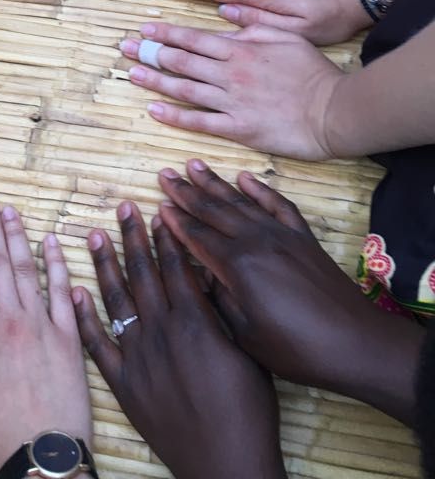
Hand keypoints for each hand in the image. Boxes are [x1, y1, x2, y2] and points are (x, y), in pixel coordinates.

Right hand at [0, 194, 90, 478]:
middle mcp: (13, 321)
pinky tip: (53, 242)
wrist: (43, 467)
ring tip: (12, 211)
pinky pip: (64, 294)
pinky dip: (58, 265)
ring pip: (30, 270)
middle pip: (0, 263)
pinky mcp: (71, 341)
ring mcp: (45, 328)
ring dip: (20, 237)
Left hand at [72, 203, 285, 478]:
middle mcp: (162, 333)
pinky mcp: (125, 385)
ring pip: (116, 301)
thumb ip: (225, 312)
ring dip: (105, 265)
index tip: (158, 210)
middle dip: (133, 237)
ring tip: (95, 235)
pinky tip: (75, 292)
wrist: (226, 464)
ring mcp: (139, 359)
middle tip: (123, 207)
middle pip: (143, 274)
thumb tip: (212, 274)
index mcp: (195, 323)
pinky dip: (86, 317)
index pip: (175, 266)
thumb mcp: (248, 353)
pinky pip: (98, 344)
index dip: (166, 236)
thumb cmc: (249, 412)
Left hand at [120, 22, 344, 158]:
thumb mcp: (286, 34)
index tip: (144, 29)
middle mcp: (230, 73)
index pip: (193, 38)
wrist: (334, 110)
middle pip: (181, 60)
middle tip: (126, 47)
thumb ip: (253, 22)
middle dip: (150, 52)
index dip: (166, 33)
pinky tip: (154, 109)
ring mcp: (232, 101)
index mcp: (241, 48)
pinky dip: (174, 115)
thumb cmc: (313, 72)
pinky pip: (199, 121)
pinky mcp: (238, 128)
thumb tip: (225, 8)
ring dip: (155, 80)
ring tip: (131, 73)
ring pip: (184, 88)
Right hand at [158, 160, 424, 424]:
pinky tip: (245, 177)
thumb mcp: (245, 334)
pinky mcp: (303, 237)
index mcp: (237, 265)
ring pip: (241, 201)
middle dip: (187, 192)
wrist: (354, 342)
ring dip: (215, 182)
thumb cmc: (295, 349)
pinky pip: (277, 204)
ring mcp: (281, 235)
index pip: (197, 236)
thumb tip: (200, 272)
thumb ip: (218, 298)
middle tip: (166, 174)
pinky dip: (259, 189)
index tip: (158, 204)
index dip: (176, 221)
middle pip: (214, 210)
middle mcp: (256, 240)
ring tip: (194, 165)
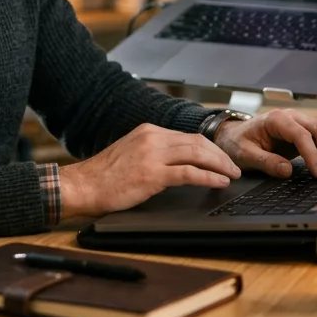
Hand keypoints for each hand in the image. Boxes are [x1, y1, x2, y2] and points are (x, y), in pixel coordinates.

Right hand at [58, 123, 241, 219]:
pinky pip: (189, 173)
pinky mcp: (152, 174)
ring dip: (220, 165)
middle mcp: (152, 137)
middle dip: (220, 155)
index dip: (209, 147)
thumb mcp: (130, 154)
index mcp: (148, 131)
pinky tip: (219, 182)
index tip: (221, 157)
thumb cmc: (103, 176)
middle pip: (197, 142)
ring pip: (197, 154)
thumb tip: (178, 162)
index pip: (187, 136)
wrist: (82, 186)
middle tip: (234, 167)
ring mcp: (152, 154)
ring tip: (232, 175)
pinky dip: (209, 177)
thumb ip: (153, 152)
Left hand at [212, 108, 316, 178]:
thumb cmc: (237, 142)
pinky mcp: (302, 130)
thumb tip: (287, 171)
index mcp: (275, 120)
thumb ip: (265, 162)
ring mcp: (298, 121)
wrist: (233, 134)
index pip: (301, 135)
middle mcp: (290, 117)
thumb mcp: (245, 154)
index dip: (312, 154)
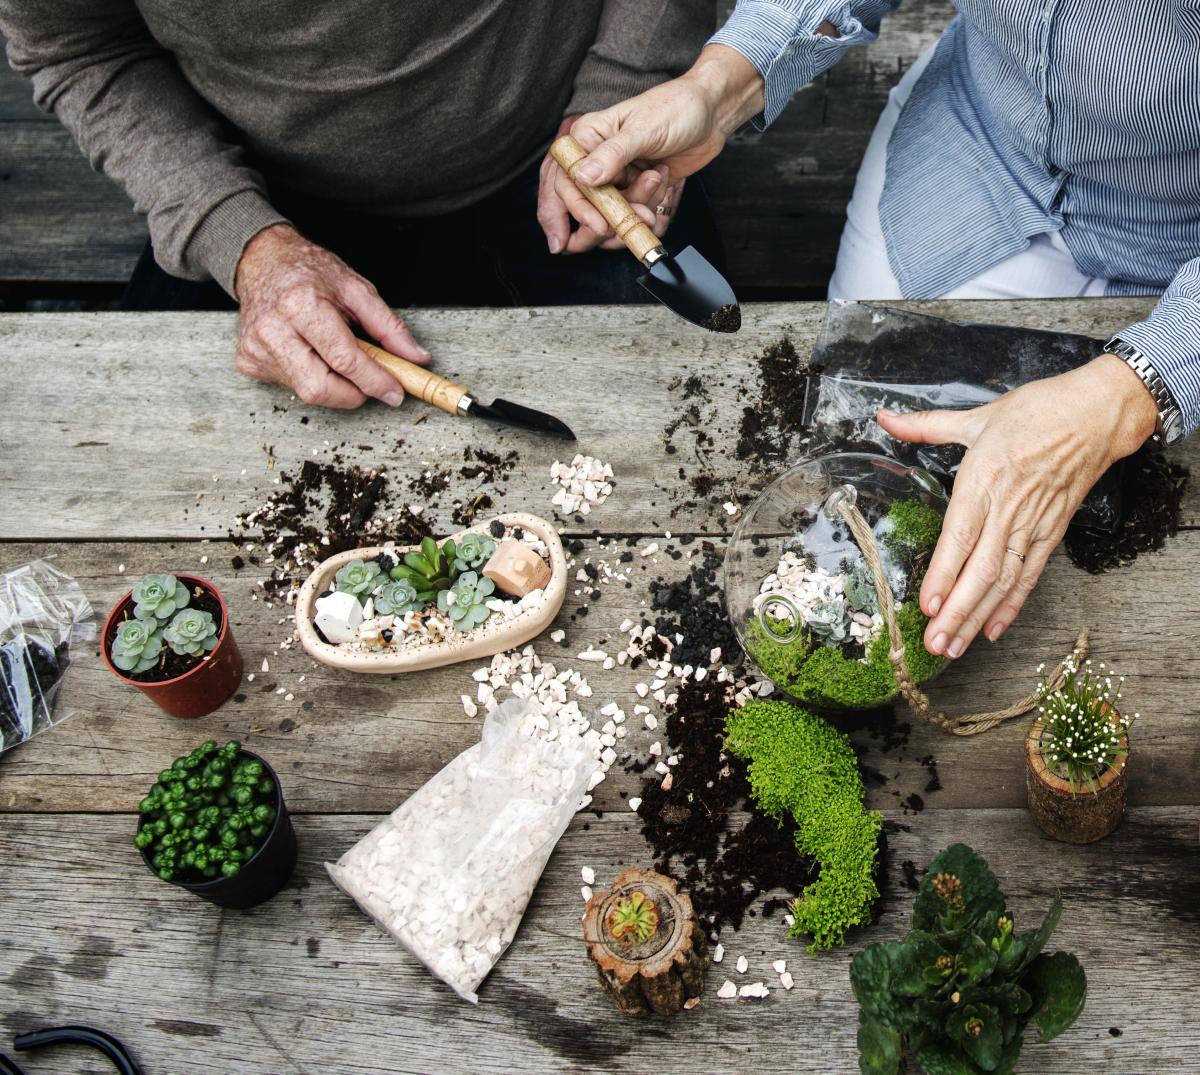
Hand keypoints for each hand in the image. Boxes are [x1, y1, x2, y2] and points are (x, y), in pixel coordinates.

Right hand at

******

Text only, pictures out: give every record again as written.

Hand keypoints for each hand in the image. Boxes are [x1, y1, x2, y2] and points are (x, y), in pixel coordinates.

Right hand at [0, 194, 90, 478]:
middle mcp: (13, 321)
pinky tip: (53, 242)
wrist: (43, 467)
ring tip: (12, 211)
pinky pip: (64, 294)
pinky dip: (58, 265)
ring pip: (30, 270)
middle pip: (0, 263)
pinky mcp: (71, 341)
ring mcp: (45, 328)
ring dip: (20, 237)
Left hand at [72, 203, 285, 478]:
middle mcp: (162, 333)
pinky mcp: (125, 385)
ring pip: (116, 301)
thumb ip: (225, 312)
ring dip: (105, 265)
index tip: (158, 210)
middle dip: (133, 237)
ring tip: (95, 235)
pinky tip: (75, 292)
wrist: (226, 464)
ring mcp: (139, 359)
middle tip: (123, 207)
middle pip: (143, 274)
thumb tip: (212, 274)
index mcp: (195, 323)
pinky dip: (86, 317)
index pip: (175, 266)
thumb mcp: (248, 353)
pinky pip: (98, 344)
index dip: (166, 236)
thumb cmc: (249, 412)
Left hand at [120, 22, 344, 158]:
thumb mcp: (286, 34)
index tip: (144, 29)
middle mcp: (230, 73)
index pip: (193, 38)
wrist: (334, 110)
middle pip: (181, 60)
middle tip: (126, 47)
thumb ip: (253, 22)
middle dip: (150, 52)
index dip: (166, 33)
pinky tip: (154, 109)
ring mcp: (232, 101)
index mcp: (241, 48)
pinky dip: (174, 115)
thumb cmc: (313, 72)
pinky pip: (199, 121)
pinky mcp: (238, 128)
thumb tip: (225, 8)
ring dip: (155, 80)
ring tip: (131, 73)
ring pip: (184, 88)
Right hand at [158, 160, 424, 424]:
pinky tip: (245, 177)
thumb mcp: (245, 334)
pinky mcp: (303, 237)
index mcp: (237, 265)
ring pip: (241, 201)
middle dip: (187, 192)
wrist: (354, 342)
ring dip: (215, 182)
thumb cmc: (295, 349)
pinky pip: (277, 204)
ring mcp: (281, 235)
index pip: (197, 236)
thumb tip: (200, 272)
thumb ip: (218, 298)
middle tip: (166, 174)
pinky dip: (259, 189)
index tip: (158, 204)
index dip: (176, 221)
middle pip: (214, 210)
middle mcp: (256, 240)
ring tip: (194, 165)
Hand keypoints for each hand in the image. Boxes are [x1, y1, x2, y2] and points are (x, y), in pixel coordinates.

Right hand at [58, 123, 241, 219]:
pinky pip: (189, 173)
pinky mcp: (152, 174)
ring dip: (220, 165)
middle mcp: (152, 137)
middle dip: (220, 155)
index dip: (209, 147)
thumb mcp: (130, 154)
index mcp: (148, 131)
pinky tip: (219, 182)
index tip: (221, 157)
thumb cmc: (103, 176)
middle pip: (197, 142)
ring pip: (197, 154)
thumb tip: (178, 162)
index pip: (187, 136)
wrist: (82, 186)
middle tip: (234, 167)
ring mcp: (152, 154)
ring tip: (232, 175)
pinky dip: (209, 177)
thumb ip: (153, 152)
Left hand at [212, 108, 316, 178]:
thumb cmc: (237, 142)
pinky mcp: (302, 130)
thumb tip: (287, 171)
index mcp: (275, 120)
thumb ip: (265, 162)
ring mcp: (298, 121)
wrist: (233, 134)
index pip: (301, 135)
middle mcp: (290, 117)
thumb mcp: (245, 154)
index dip: (312, 154)
Hand keypoints for each hand in the image. Boxes are [x1, y1, x2, y2] and points are (x, y), in pixel coordinates.

Right hand at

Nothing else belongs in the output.